*Task input*
• • • •

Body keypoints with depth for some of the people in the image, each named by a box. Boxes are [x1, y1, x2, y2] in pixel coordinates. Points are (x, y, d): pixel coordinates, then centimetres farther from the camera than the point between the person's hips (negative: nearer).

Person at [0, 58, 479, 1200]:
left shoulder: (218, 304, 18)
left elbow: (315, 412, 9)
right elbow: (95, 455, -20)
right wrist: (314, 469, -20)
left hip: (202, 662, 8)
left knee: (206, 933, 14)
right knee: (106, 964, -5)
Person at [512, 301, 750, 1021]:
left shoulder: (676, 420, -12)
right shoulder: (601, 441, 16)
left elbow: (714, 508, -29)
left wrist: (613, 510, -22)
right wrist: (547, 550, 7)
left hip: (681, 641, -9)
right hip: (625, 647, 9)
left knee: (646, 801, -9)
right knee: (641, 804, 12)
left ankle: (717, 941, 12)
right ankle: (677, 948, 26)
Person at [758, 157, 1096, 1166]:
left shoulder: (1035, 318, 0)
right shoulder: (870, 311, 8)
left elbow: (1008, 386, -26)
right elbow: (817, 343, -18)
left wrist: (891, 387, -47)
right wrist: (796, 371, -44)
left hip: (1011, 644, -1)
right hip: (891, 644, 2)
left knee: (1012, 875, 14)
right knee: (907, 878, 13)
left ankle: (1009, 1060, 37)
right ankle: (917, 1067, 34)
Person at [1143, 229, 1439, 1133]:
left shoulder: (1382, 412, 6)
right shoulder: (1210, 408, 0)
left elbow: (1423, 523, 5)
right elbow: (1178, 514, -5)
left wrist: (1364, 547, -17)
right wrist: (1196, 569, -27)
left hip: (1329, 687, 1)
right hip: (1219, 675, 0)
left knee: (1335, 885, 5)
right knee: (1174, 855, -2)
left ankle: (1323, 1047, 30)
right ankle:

• • • •

*Required action*
Of the lines above, output exactly those from the line bearing "right wrist: (314, 469, -20)" through the line bearing "left ankle: (717, 941, 12)", inclusive.

*Problem solution*
right wrist: (314, 469, -20)
left hip: (202, 662, 8)
left knee: (206, 933, 14)
right knee: (106, 964, -5)
Person at [512, 301, 750, 1021]:
left shoulder: (676, 420, -12)
right shoulder: (601, 441, 16)
left elbow: (714, 508, -29)
left wrist: (613, 510, -22)
right wrist: (547, 550, 7)
left hip: (681, 641, -9)
right hip: (625, 647, 9)
left knee: (646, 801, -9)
right knee: (641, 804, 12)
left ankle: (717, 941, 12)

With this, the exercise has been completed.